- [Task requirements] Each line below that contains "functions" should be counted. Give only the total.

(Stored data entries)
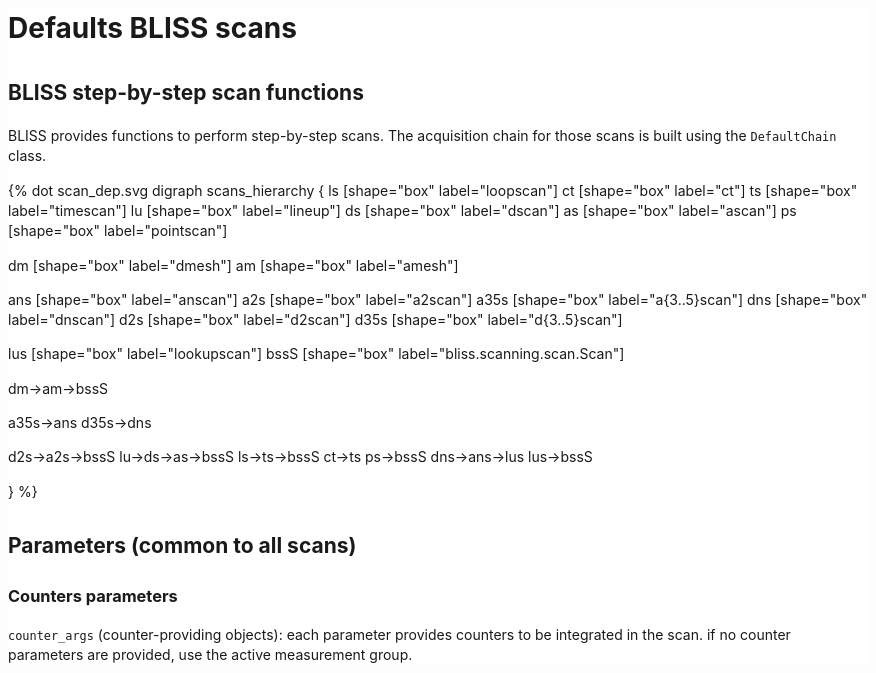 # Defaults BLISS scans

## BLISS step-by-step scan functions

BLISS provides functions to perform step-by-step scans. The acquisition
chain for those scans is built using the `DefaultChain` class.


{% dot scan_dep.svg
   digraph scans_hierarchy {
   ls [shape="box" label="loopscan"]
   ct [shape="box" label="ct"]
   ts [shape="box" label="timescan"]
   lu [shape="box" label="lineup"]
   ds [shape="box" label="dscan"]
   as [shape="box" label="ascan"]
   ps [shape="box" label="pointscan"]

   dm [shape="box" label="dmesh"]
   am [shape="box" label="amesh"]

   ans [shape="box" label="anscan"]
   a2s [shape="box" label="a2scan"]
   a35s [shape="box" label="a{3..5}scan"]
   dns [shape="box" label="dnscan"]
   d2s [shape="box" label="d2scan"]
   d35s [shape="box" label="d{3..5}scan"]

   lus [shape="box" label="lookupscan"]
   bssS [shape="box" label="bliss.scanning.scan.Scan"]

   dm->am->bssS

   a35s->ans
   d35s->dns

   d2s->a2s->bssS
   lu->ds->as->bssS
   ls->ts->bssS
   ct->ts
   ps->bssS
   dns->ans->lus
   lus->bssS

   }
%}
## Parameters (common to all scans)

### Counters parameters
`counter_args` (counter-providing objects): each parameter provides
counters to be integrated in the scan.  if no counter parameters are
provided, use the active measurement group.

- [Answer] 2